Wiceminister Buda podkreślił, że po zaakceptowaniu planów poszczególnych państw przez Komisję Europejską, będą one jeszcze zatwierdzane przez Radę Unii Europejskiej.

"Dopiero po decyzji wykonawczej Rady może nastąpić wypłata zaliczek, których wysokość może osiągnąć 13 proc. środków przeznaczonych na realizację KPO” – powiedział Buda.

Jak wskazuje resort funduszy i polityki regionalnej, równolegle do rządowych prac nad KPO, w polskim parlamencie toczył się proces ratyfikacji unijnej decyzji o zasobach własnych UE. Ta decyzja musi być ratyfikowana przez wszystkie stolice żeby uruchomić pieniądze na Fundusz Odbudowy i cały budżet UE.

"Polsce zależy na jak najszybszym uruchomieniu pieniędzy europejskich.
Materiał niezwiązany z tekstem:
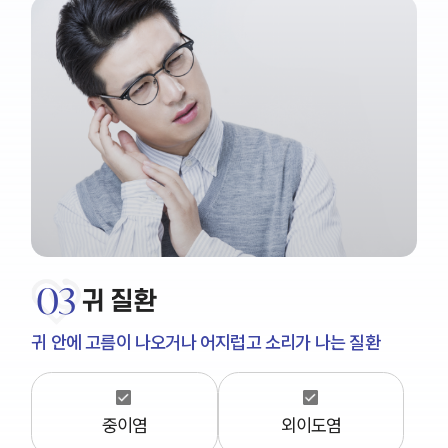
03
귀 질환
귀 안에 고름이 나오거나 어지럽고 소리가 나는 질환
중이염
외이도염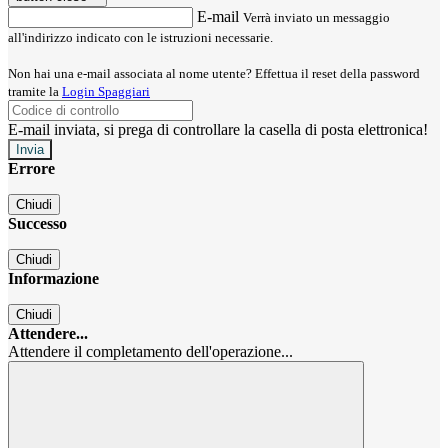
E-mail
Verrà inviato un messaggio
all'indirizzo indicato con le istruzioni necessarie.
Non hai una e-mail associata al nome utente? Effettua il reset della password
tramite la
Login Spaggiari
E-mail inviata, si prega di controllare la casella di posta elettronica!
Errore
Chiudi
Successo
Chiudi
Informazione
Chiudi
Attendere...
Attendere il completamento dell'operazione...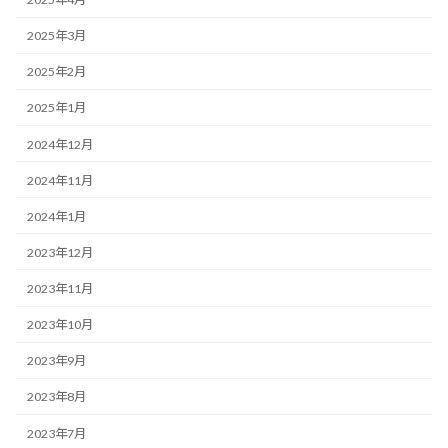
2025年3月
2025年2月
2025年1月
2024年12月
2024年11月
2024年1月
2023年12月
2023年11月
2023年10月
2023年9月
2023年8月
2023年7月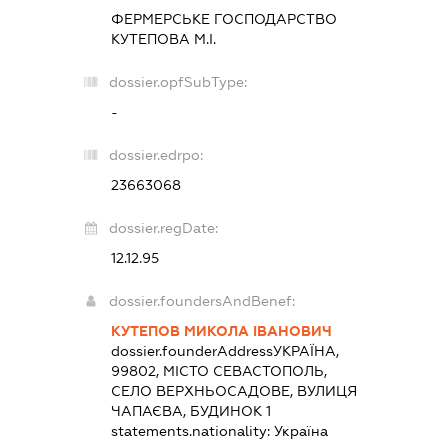
ФЕРМЕРСЬКЕ ГОСПОДАРСТВО
КУТЕПОВА М.І.
dossier.opfSubType:
-
dossier.edrpo:
23663068
dossier.regDate:
12.12.95
dossier.foundersAndBenef:
КУТЕПОВ МИКОЛА ІВАНОВИЧ
dossier.founderAddress
УКРАЇНА,
99802, МІСТО СЕВАСТОПОЛЬ,
СЕЛО ВЕРХНЬОСАДОВЕ, ВУЛИЦЯ
ЧАПАЄВА, БУДИНОК 1
statements.nationality:
Україна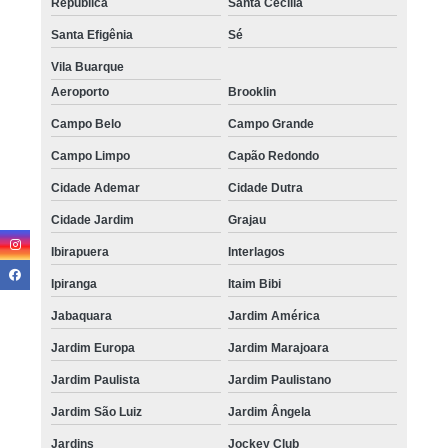
República
Santa Cecília
Santa Efigênia
Sé
Vila Buarque
Aeroporto
Brooklin
Campo Belo
Campo Grande
Campo Limpo
Capão Redondo
Cidade Ademar
Cidade Dutra
Cidade Jardim
Grajau
Ibirapuera
Interlagos
Ipiranga
Itaim Bibi
Jabaquara
Jardim América
Jardim Europa
Jardim Marajoara
Jardim Paulista
Jardim Paulistano
Jardim São Luiz
Jardim Ângela
Jardins
Jockey Club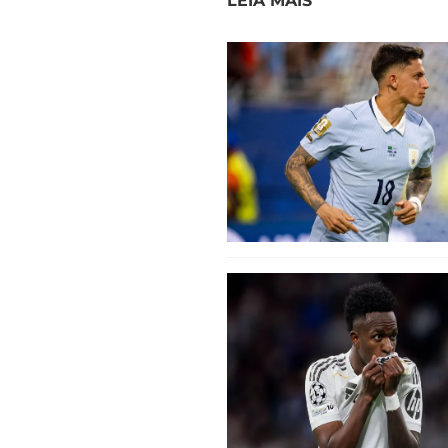
LEIA MAIS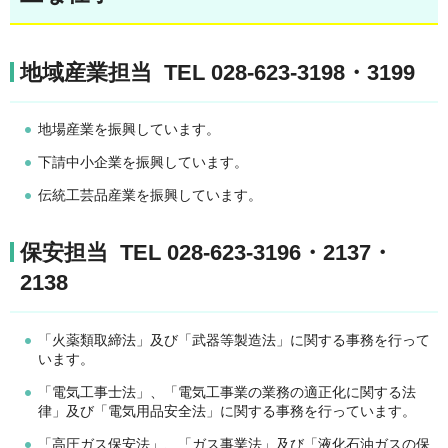
地域産業担当 TEL 028-623-3198・3199
地場産業を振興しています。
下請中小企業を振興しています。
伝統工芸品産業を振興しています。
保安担当 TEL 028-623-3196・2137・
2138
「火薬類取締法」及び「武器等製造法」に関する事務を行って
います。
「電気工事士法」、「電気工事業の業務の適正化に関する法
律」及び「電気用品安全法」に関する事務を行っています。
「高圧ガス保安法」、「ガス事業法」及び「液化石油ガスの保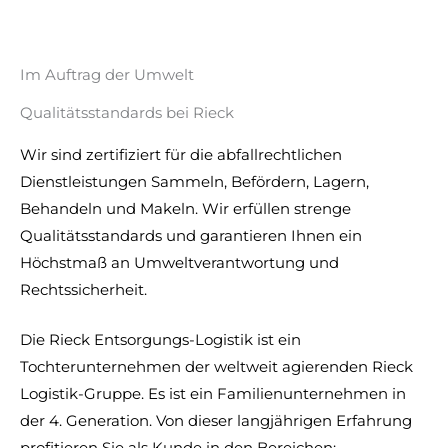
Im Auftrag der Umwelt
Qualitätsstandards bei Rieck​
Wir sind zertifiziert für die abfallrechtlichen
Dienstleistungen Sammeln, Befördern, Lagern,
Behandeln und Makeln. Wir erfüllen strenge
Qualitätsstandards und garantieren Ihnen ein
Höchstmaß an Umweltverantwortung und
Rechtssicherheit.
Die Rieck Entsorgungs-Logistik ist ein
Tochterunternehmen der weltweit agierenden Rieck
Logistik-Gruppe. Es ist ein Familienunternehmen in
der 4. Generation. Von dieser langjährigen Erfahrung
Dobrze, że w czwartkowym głosowaniu udało się przyjąć ustawę ratyfikacyjną. Przedłużające się prace w Senacie mogłyby skutkować opóźnieniami dla całej UE" - podkreślił wiceminister.

KPO to dokument, który musi przygotować każde państwo, żeby skorzystać z Europejskiego Funduszu Obudowy, który ma pomóc odbudować gospodarkę unijną po pandemii koronawirusa. Z Funduszu Odbudowy Polska będzie miała do dyspozycji około 58 mld euro.